The Institute of Marine Research has developed a model to calculate lice production from fish farming sites along the coast, so they can assess the infection pressure wild salmon are exposed to (the sea lice map). The figures from the Institute of Marine Research’s model are part of the decision basis for the traffic light system. Again, it becomes somewhat banal, for the relationship is obvious; to prevent reductions, less lice must be produced!

Important Tools

Easier said than done, of course, but if we focus on reducing our own lice production, we can see new opportunities and evaluate the effectiveness of measures in a slightly different way. Site usage and production plans become important tools when planning for reduced lice production. It can be useful to review historical lice data and create graphs of one’s own lice production over several years. At some sites, there is a recurring pattern in how lice pressure develops throughout the year that can be exploited:

  • At a site located in a fjord with a lot of brackish water through spring and early summer, there are good opportunities to keep lice numbers down throughout the summer. This can be a good site for autumn stocking if one succeeds in producing the fish until slaughter before lice numbers build up towards autumn. In this way, the biomass is taken out before lice production increases.
  • A site that has recurring problems with high lice numbers in the middle of summer may be better suited for spring stocking. The first summer after stocking, it is often easier to handle lice pressure, while one should avoid taking the fish through a second summer and rather slaughter it in early summer.

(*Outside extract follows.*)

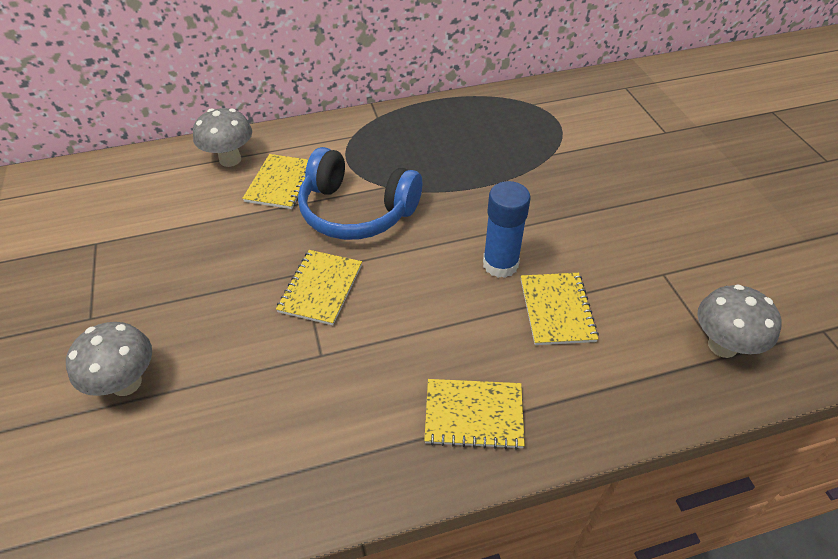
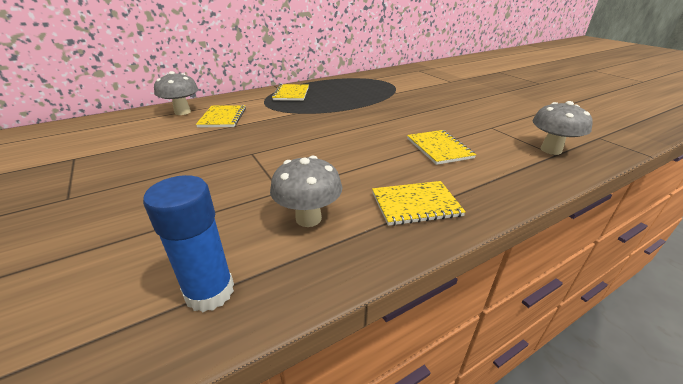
camera: 15 degrees left, 15 degrees down
(126, 383) = (105, 232): grey mushroom -> grey mushroom (308, 218)
(320, 288) = (268, 158): yellow notebook -> yellow notebook (291, 94)
(356, 211) = (281, 123): blue headphones -> none
(500, 264) = (390, 134): blue glue stick -> blue glue stick (210, 292)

Thoughtful site usage, with smolt of the right size, stocked at the right time, can alone contribute significantly to reducing lice production.

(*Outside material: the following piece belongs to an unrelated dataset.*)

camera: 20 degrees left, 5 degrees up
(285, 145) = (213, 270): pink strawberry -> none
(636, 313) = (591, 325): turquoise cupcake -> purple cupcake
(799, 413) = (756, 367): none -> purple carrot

The thinking underlying the above examples may not fit into the established zone structure in the various production areas. However, if one focuses on reducing lice production, one might reconsider some of these zones. Although they initially contribute to a good fallowing structure and low lice levels at the start, lice production in some of the larger zones can become massive as the salmon approach slaughter weight.

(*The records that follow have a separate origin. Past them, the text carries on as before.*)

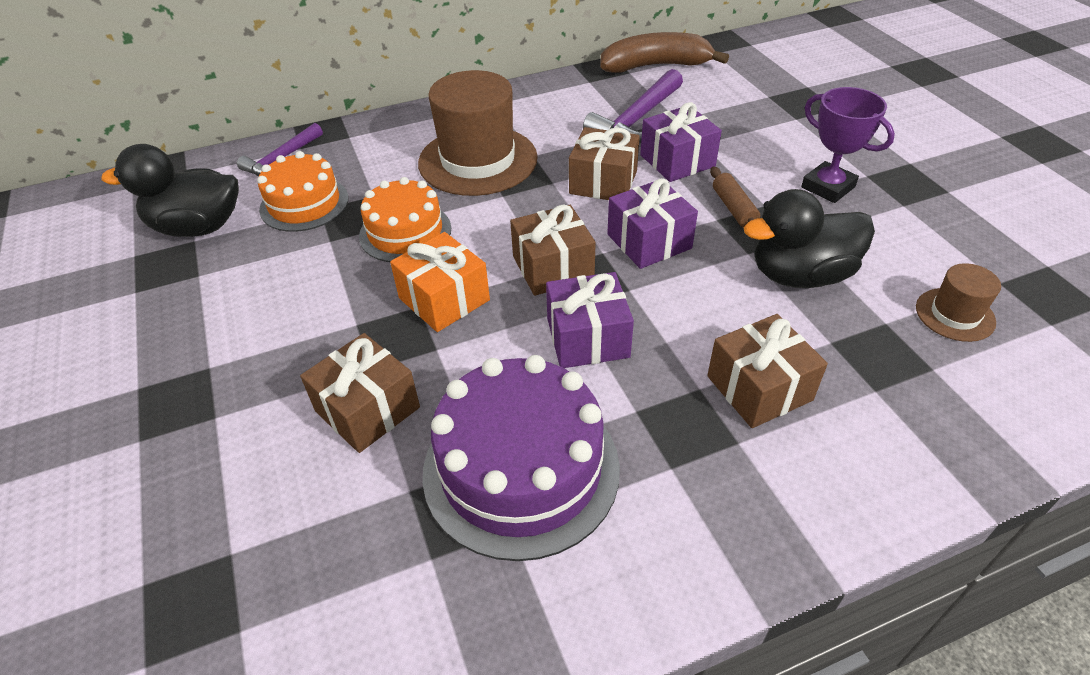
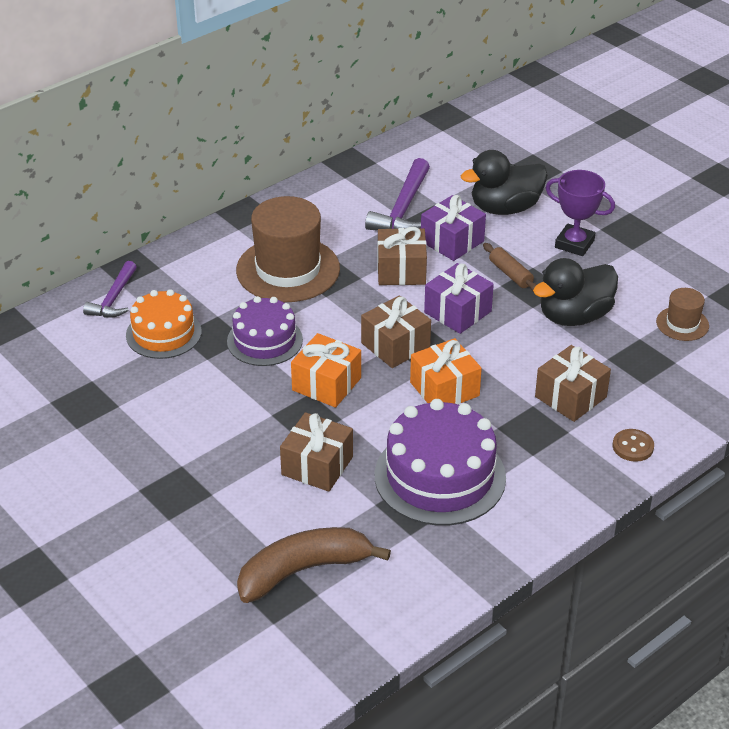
camera: 20 degrees left, 5 degrees down
(198, 227) = (86, 369): black duck -> black duck (505, 208)
(405, 232) = (264, 340): orange cake -> purple cake
(587, 338) = (444, 389): purple gift -> orange gift
(655, 66) = (396, 152): brown banana -> brown banana (303, 570)
(833, 493) = (633, 446): none -> brown button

Thoughtful site usage, with smolt of the right size, stocked at the right time, can alone contribute significantly to reducing lice production. Measures that directly reduce the number of adult female lice are also crucial to keeping lice reproduction in check. A greater focus on reducing one’s own lice production can make it easier to measure and value the work that cleaner fish do in removing gravid female lice. The same applies to other technologies with the same function.

«Tipping point»

If one succeeds in reducing their lice production, it can still feel like a futile battle when new lice infestations come in from neighboring sites if they have not been as effective in their lice control. However, in the fight against lice, there is hope of avoiding the tragedy of the commons. If one succeeds over time, one can reach a «tipping point» where a negative spiral of increasing lice production reverses into the opposite; a positive spiral where decreasing lice production actually results in fewer and fewer lice to manage. I have experienced that this is possible in confined areas that previously had significant lice challenges. For this to happen on a larger scale, more must adopt reduced lice production as their primary KPI.

PS. Just to be clear; it is only lice production, not salmon production, that should be reduced.